=== What you will do ===
Quote exactly, and only, the lines from the one containing "vfov_deg: 60.0" through the end of the material below. Skip pictures.

*** Opening of Records for the exercise ***

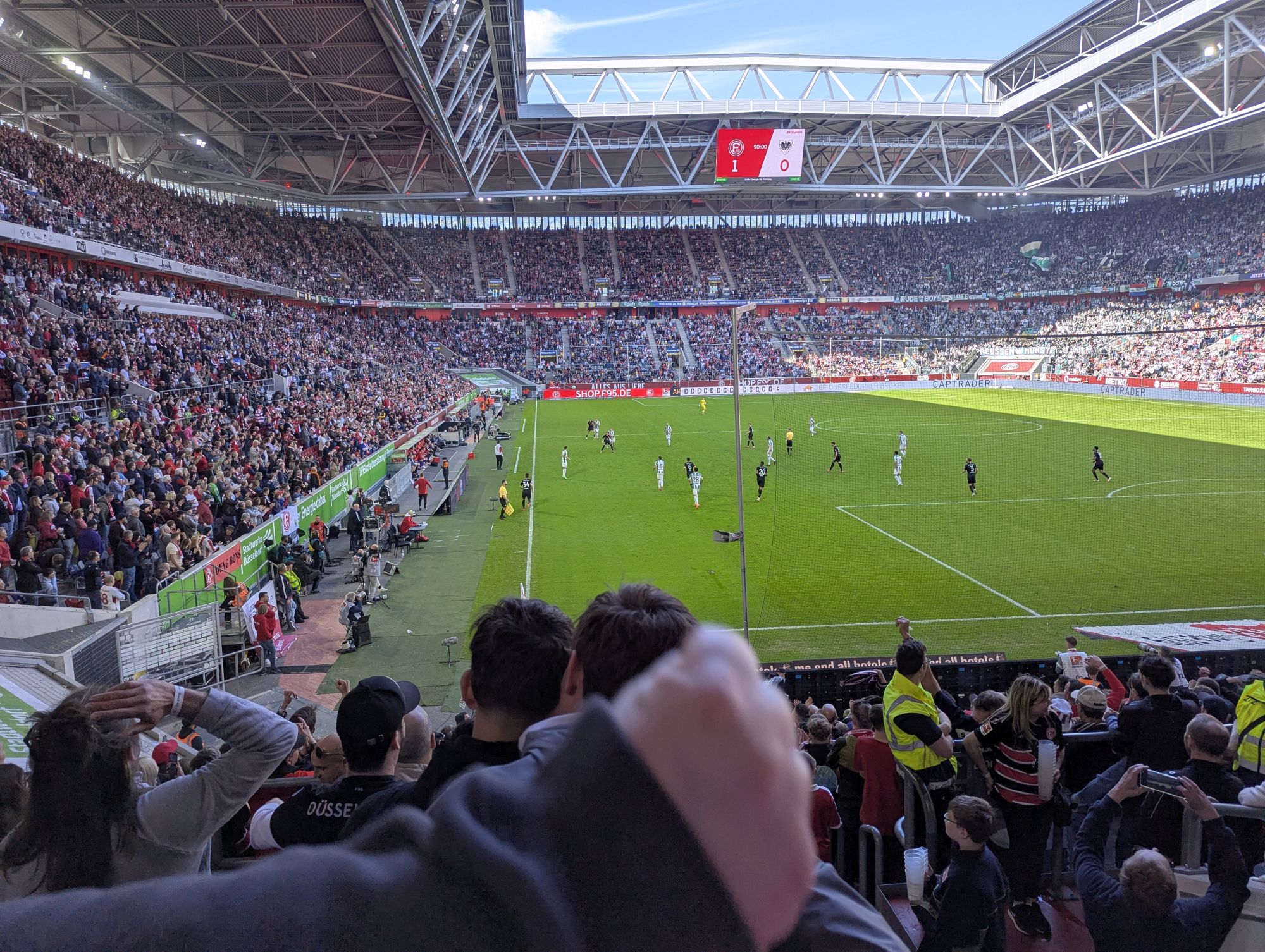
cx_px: 632
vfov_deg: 56.9
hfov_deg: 71.5
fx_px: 878
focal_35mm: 24
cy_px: 476
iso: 34
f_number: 1.85
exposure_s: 1/488
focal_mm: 6.81
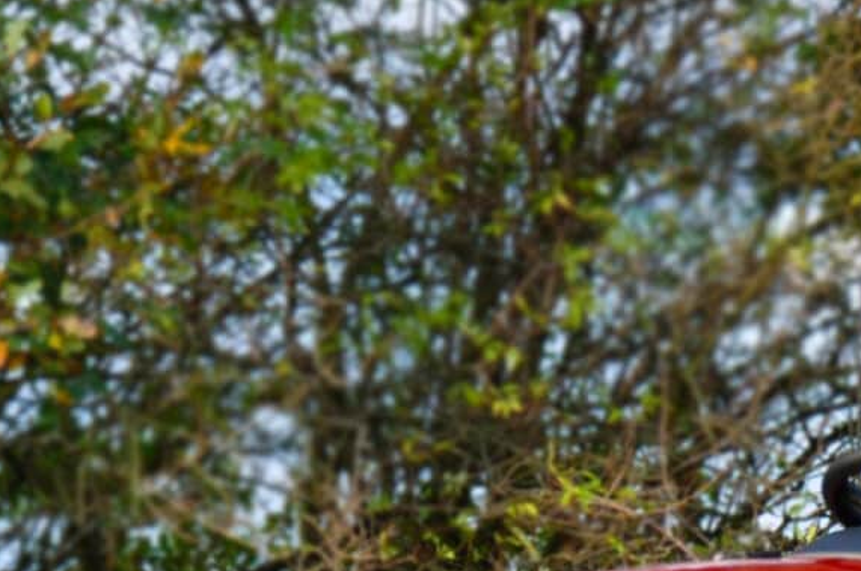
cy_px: 892
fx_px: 7714
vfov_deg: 4.2
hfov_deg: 6.4
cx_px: 902
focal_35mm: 323
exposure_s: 1/125
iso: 360
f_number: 5.6
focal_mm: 48
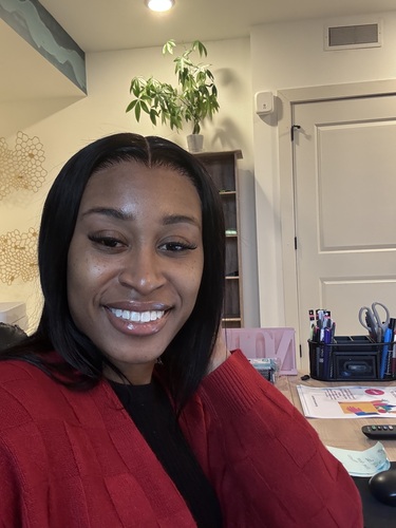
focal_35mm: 30
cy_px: 264
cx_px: 198
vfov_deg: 60.0
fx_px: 458
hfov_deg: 46.8
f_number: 1.9
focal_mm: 2.69
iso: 400
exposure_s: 1/40
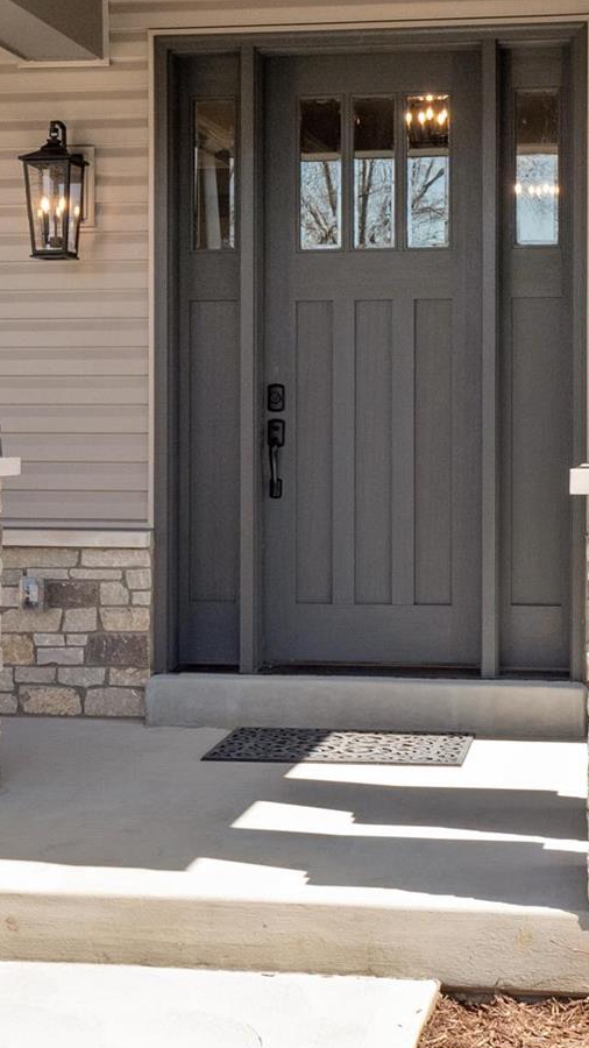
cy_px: 452
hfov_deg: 17.9
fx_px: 1861
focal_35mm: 67
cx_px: 402
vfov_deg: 31.4
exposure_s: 1/250
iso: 400
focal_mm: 18
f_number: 8
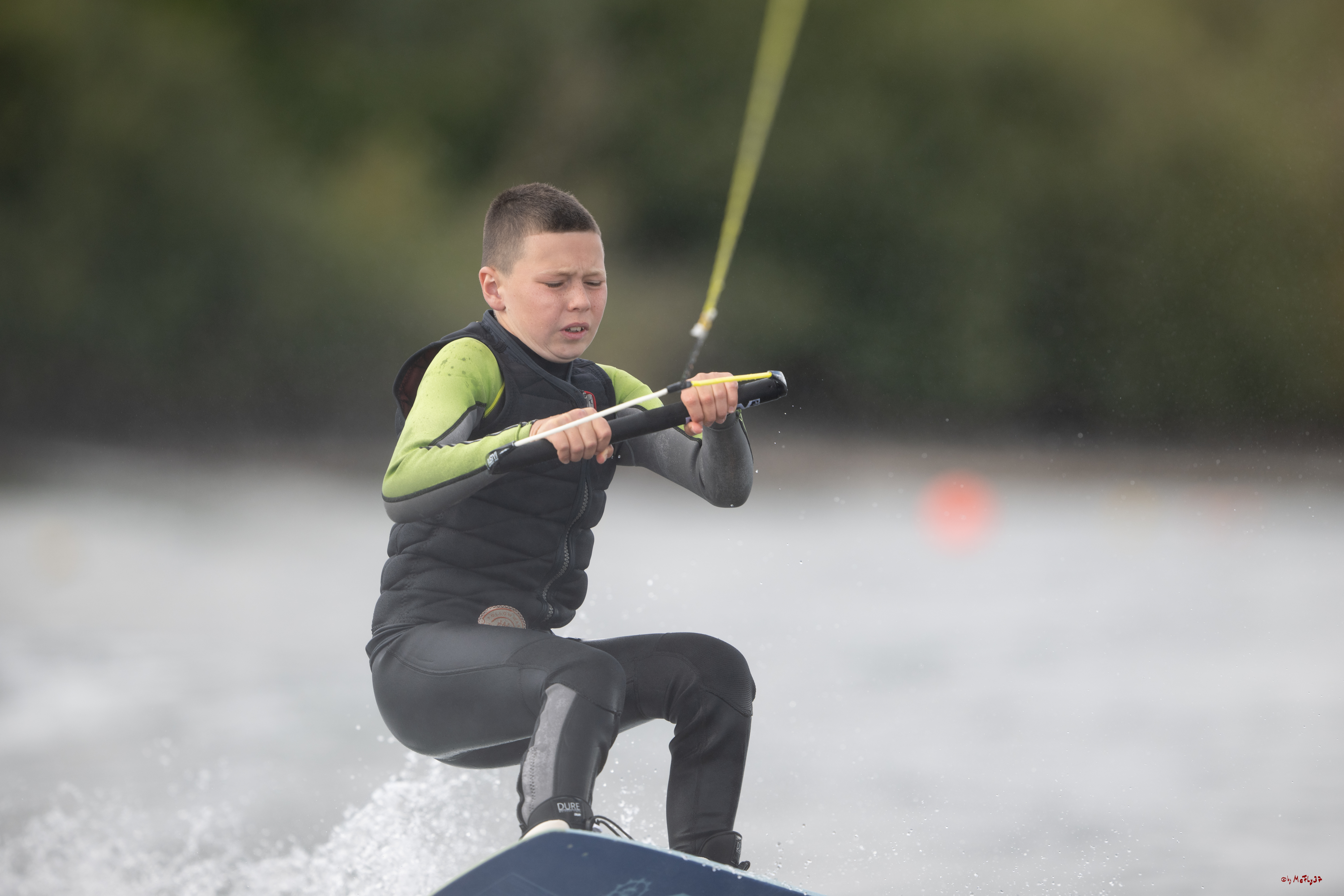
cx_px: 672
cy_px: 448
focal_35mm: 400
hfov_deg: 5.2
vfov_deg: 3.4
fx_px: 14932
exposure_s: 1/2000
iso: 320
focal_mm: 400
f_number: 4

*** Close of Records for the exercise ***

=== The answer ===
vfov_deg: 60.0
fx_px: 458
hfov_deg: 46.8
f_number: 1.9
focal_mm: 2.69
iso: 400
exposure_s: 1/40
cy_px: 452
hfov_deg: 17.9
fx_px: 1861
focal_35mm: 67
cx_px: 402
vfov_deg: 31.4
exposure_s: 1/250
iso: 400
focal_mm: 18
f_number: 8
cx_px: 672
cy_px: 448
focal_35mm: 400
hfov_deg: 5.2
vfov_deg: 3.4
fx_px: 14932
exposure_s: 1/2000
iso: 320
focal_mm: 400
f_number: 4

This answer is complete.